AVAILABLE DATA:
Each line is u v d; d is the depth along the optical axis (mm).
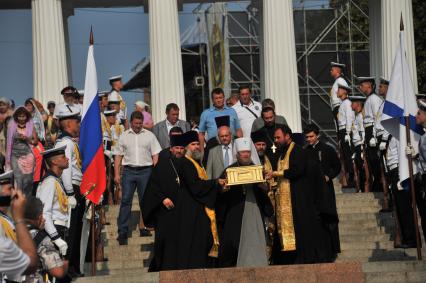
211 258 20578
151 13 33750
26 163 25281
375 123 26500
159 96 33406
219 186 20250
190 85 57469
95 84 21359
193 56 55188
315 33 51750
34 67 33812
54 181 18578
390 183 23578
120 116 30234
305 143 23641
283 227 20859
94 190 21078
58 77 33656
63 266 15547
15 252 12234
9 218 15531
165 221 20750
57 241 18047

PROBLEM: Once the pictures are removed, repeat all of the data above exactly.

EXERCISE RESPONSE:
Each line is u v d; d is the depth along the optical axis (mm).
211 258 20578
151 13 33750
26 163 25281
375 123 26500
159 96 33406
219 186 20250
190 85 57469
95 84 21359
193 56 55188
315 33 51750
34 67 33812
54 181 18578
390 183 23578
120 116 30234
305 143 23641
283 227 20859
94 190 21078
58 77 33656
63 266 15547
15 252 12234
9 218 15531
165 221 20750
57 241 18047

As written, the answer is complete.